Written request a: According to the broadcast transcript, how many copies of the two-day presentation have been sent out?

Document segment:
————————
You are our brothers and sisters in Christ and we're all part of the same family, the family of God. And if there's anything we can do for you, please give us a call. We'd love to pray with you over the phone and encourage you in your walk with the Lord. Our number is 800-A-FAMILY.

That's 800-232-6459. And I hope today's program, A Man Called Norman, will inspire you to reach out to someone in your community. This is one of the very first speeches focused on the family ever aired way back in 1984 and it's one of the most requested broadcasts of all time.

In fact, we've sent out over 40,000 copies of this two-day presentation on either cassette, CD, or the audio download. It's been very popular throughout the years and I'm sure some of our listeners have a copy of it somewhere in their library. Well, I'm always amazed, John, by the response we hear back after it airs. We get stories from all over the world, literally, of people who looked around, found a lonely person in their neighborhood, and tried to reach out like our guest, Mike Atkins, did. And really, Mike just simply became the hands and feet of Jesus to a crotchety old neighbor who was really an outcast, the hermit of their neighborhood. And it's wonderful to hear how this man, Norman, responded.

As you mentioned, John, we're going to change things up a bit. We're going to call our guest, Mike Atkins, at the end of the show next time to get an update from him. And a little bit of background about Mike. He's an evangelist, a singer, and a songwriter. He has traveled all over the world and has recorded a number of music albums, including the bestseller called Thank You for the Dove. He's married to Carmel and they have three grown children and a number of grandchildren.

And here now is Mike Atkins on Focus on the Family. We prayed about what house to buy and we bought a house. God led us to it, got us a marvelous deal on it. It's the kind of house I love. It's an old house that I could work on and fix up. First thing I did, I said, I just see in my mind what this house was going to look like when I got finished.

Didn't look that way now, but when I finished and I started with a lawn out in the front, there was an old tree that had rotted and fell down and I was going to fill in that little hole in the ground and just, there was still a little bit of a stump, I was going to cut that out, fill the hole in, make it nice and smooth. I forgot, since we prayed, I forgot to check first to see who lived around me because I trusted the Spirit of God, you know, that he would take care of those little things like that and I'm going to tell you who lived right around the house I bought. On my left was a Catholic couple, their family, and on my right, I told you just backwards, on my right was a Catholic couple, on my left was a retired Methodist preacher, we became dear friends. And right across the street was a widow lady and next door to her is the one I want to tell you about. It was an old, we used to, when these kids called them old haunted looking houses. Now we had a fellow in our town that everybody used to laugh at, not everybody, you know what I mean, but generally, and the kids, we'd throw snowballs at him in the wintertime, he was weird.
————————
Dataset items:
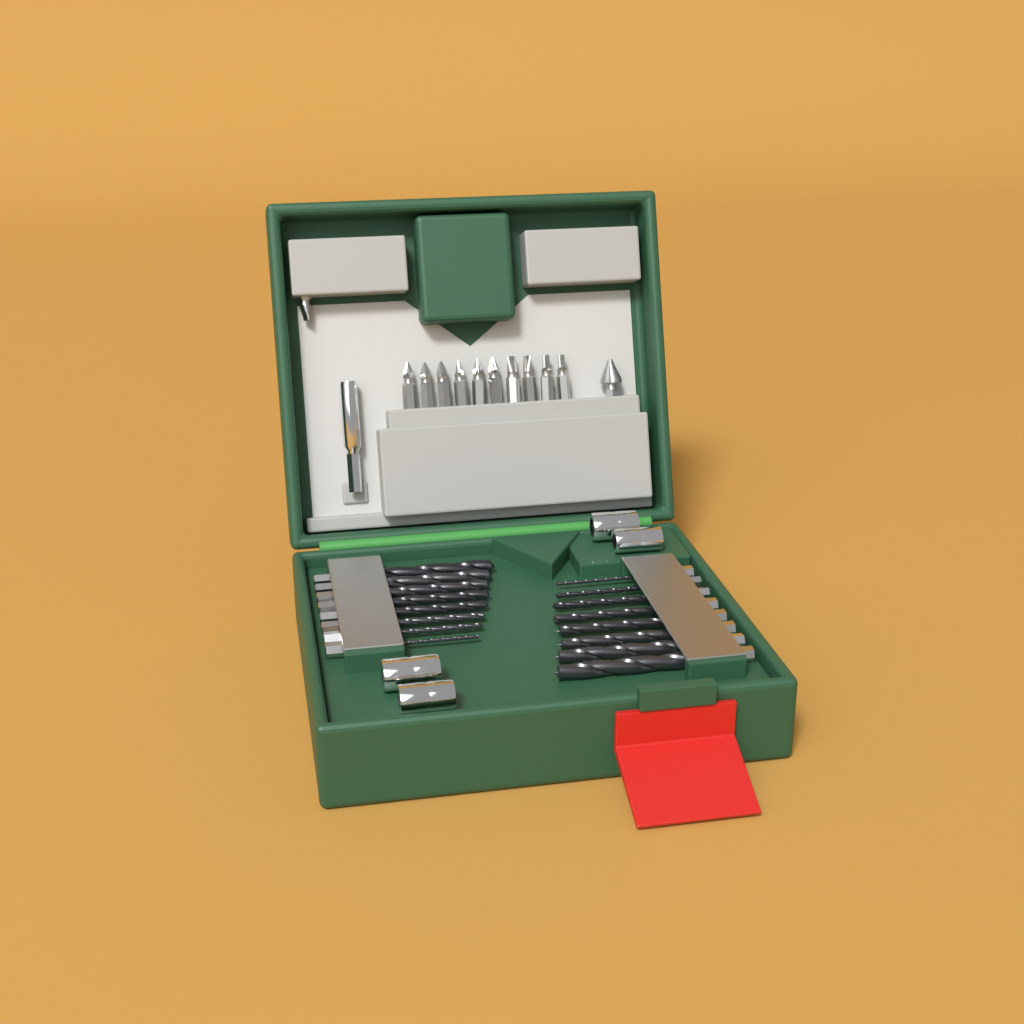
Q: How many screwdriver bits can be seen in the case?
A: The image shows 11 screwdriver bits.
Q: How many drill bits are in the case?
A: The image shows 16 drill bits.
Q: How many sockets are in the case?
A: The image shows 4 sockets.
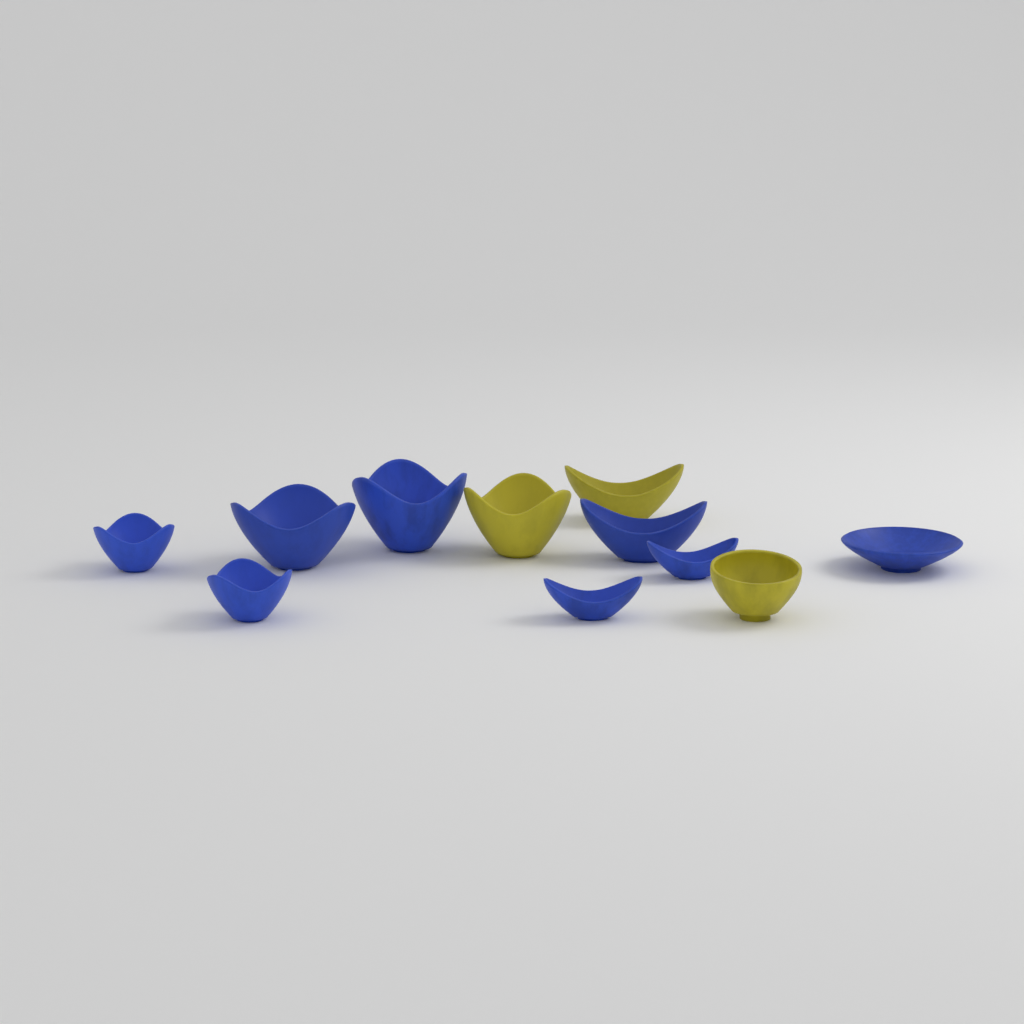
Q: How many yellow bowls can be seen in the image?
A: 3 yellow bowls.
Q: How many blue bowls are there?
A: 8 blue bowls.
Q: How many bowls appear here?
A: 11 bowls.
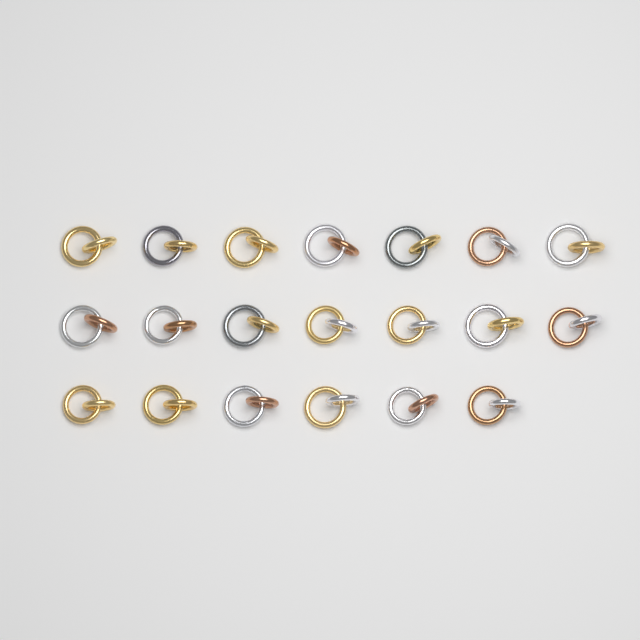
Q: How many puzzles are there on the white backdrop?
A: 20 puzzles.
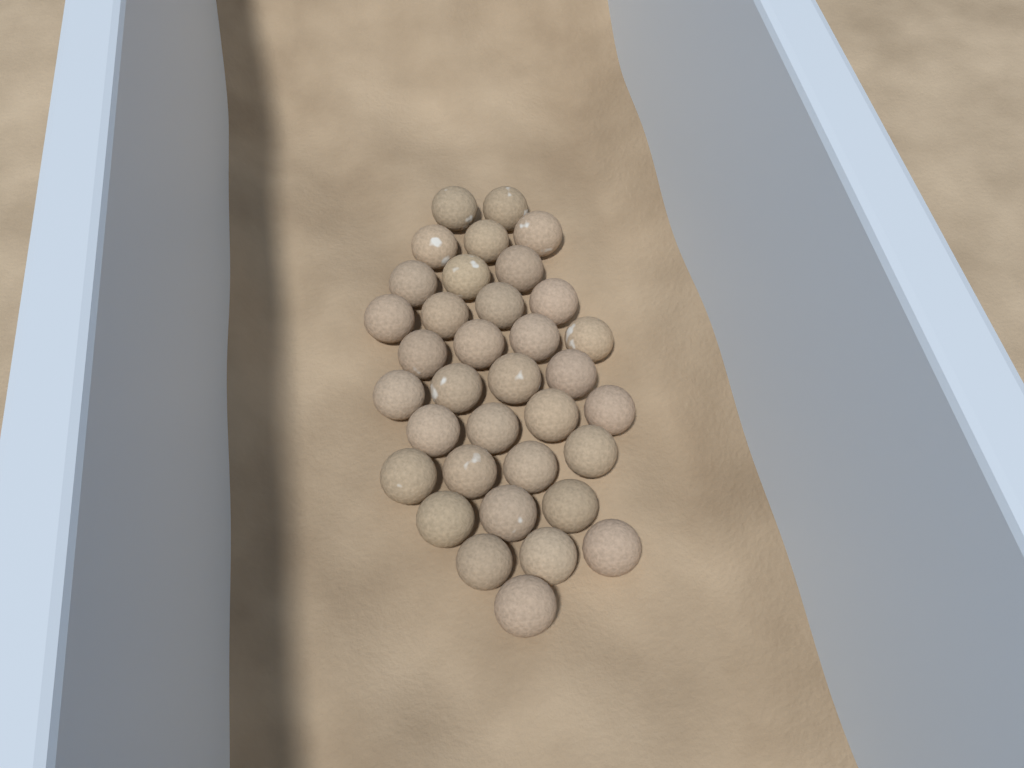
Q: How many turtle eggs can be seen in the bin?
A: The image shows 35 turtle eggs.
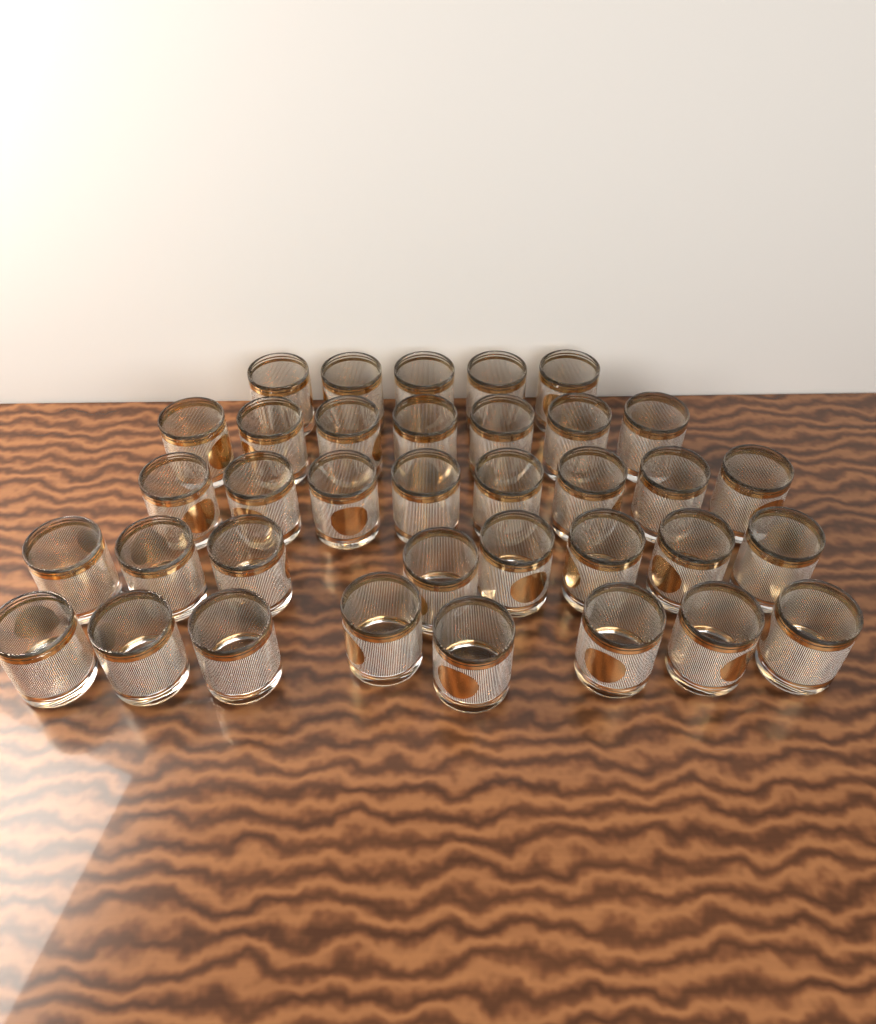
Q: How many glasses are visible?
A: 36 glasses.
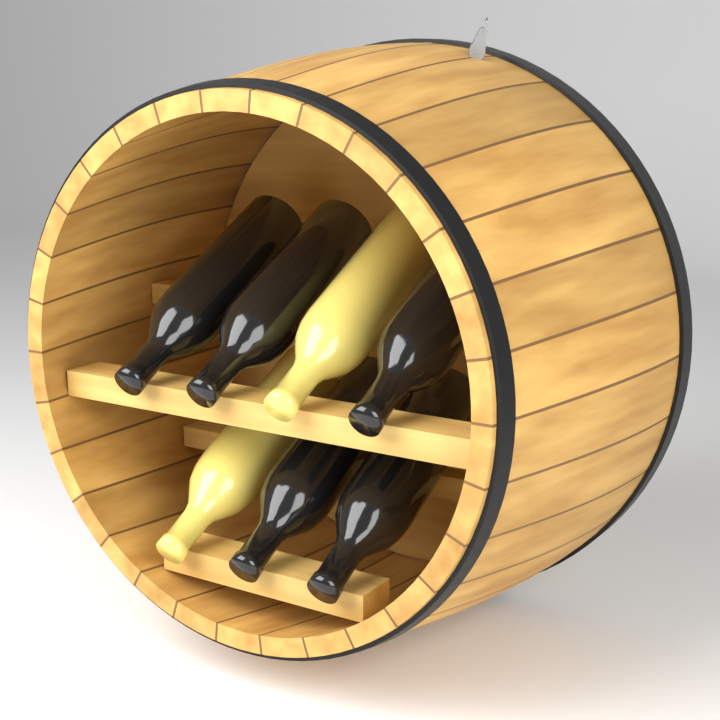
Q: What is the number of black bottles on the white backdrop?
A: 5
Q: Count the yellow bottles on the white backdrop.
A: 2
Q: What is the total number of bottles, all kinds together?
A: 7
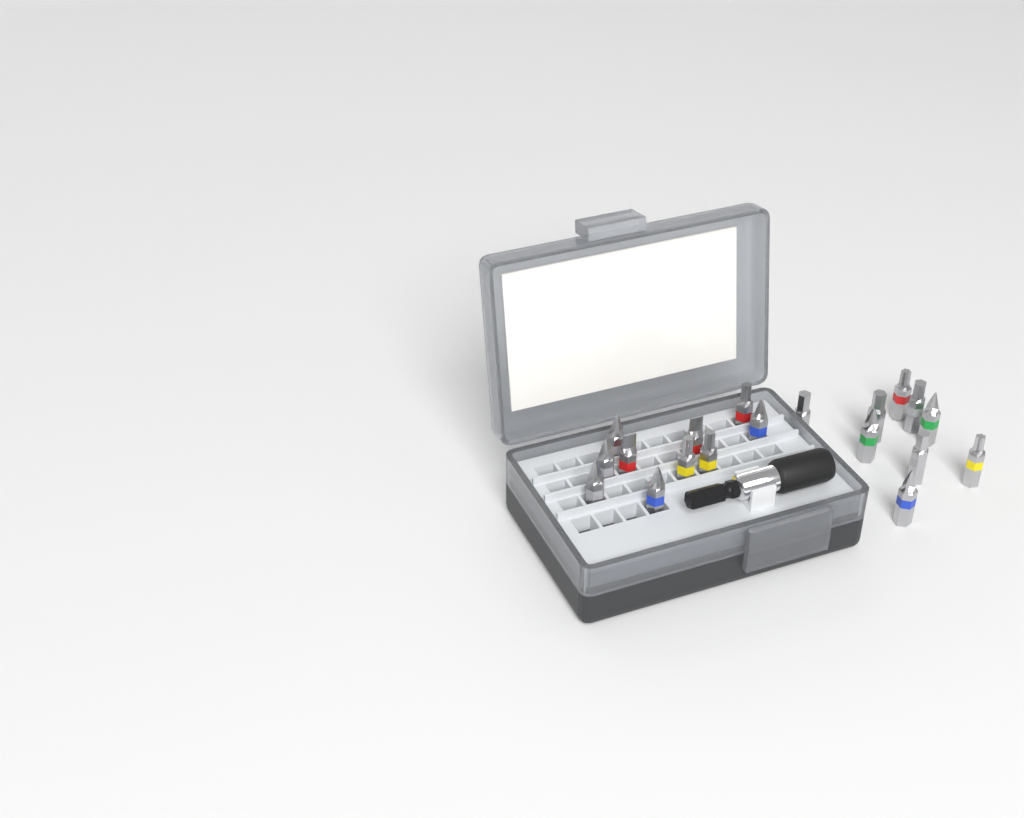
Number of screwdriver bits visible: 19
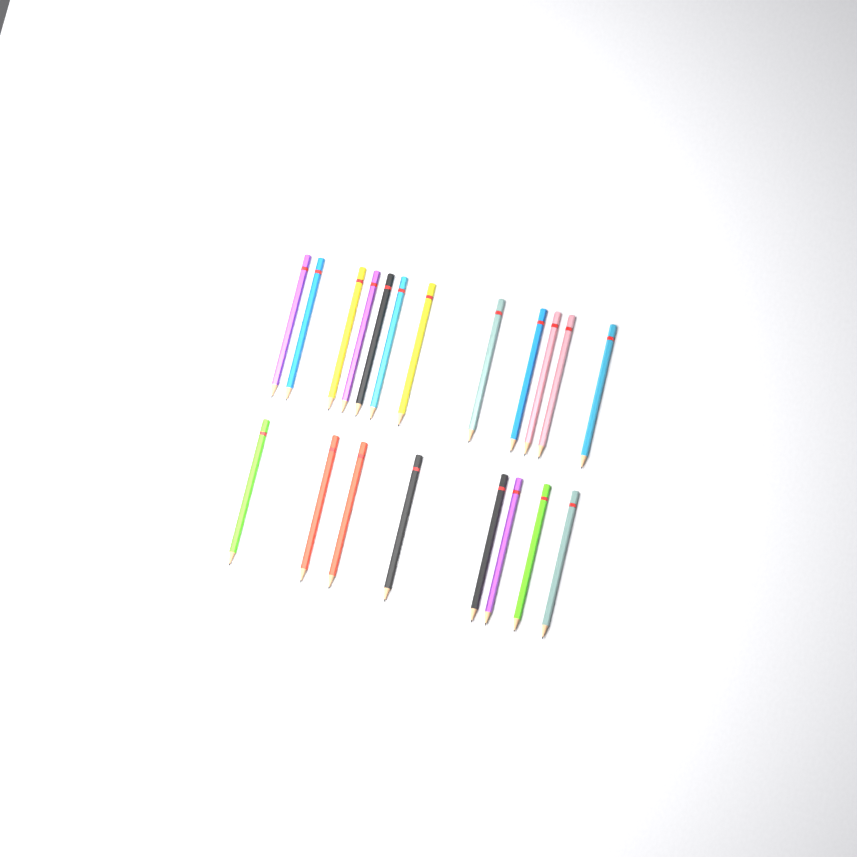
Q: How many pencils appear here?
————————
Written request b: Which lines of the records above contain the word "turtle", with case counting? Find them and copy each one in full.

Task answer a: Over 40,000 copies.

Task answer b:
Q: How many turtle eggs can be seen in the bin?
A: The image shows 35 turtle eggs.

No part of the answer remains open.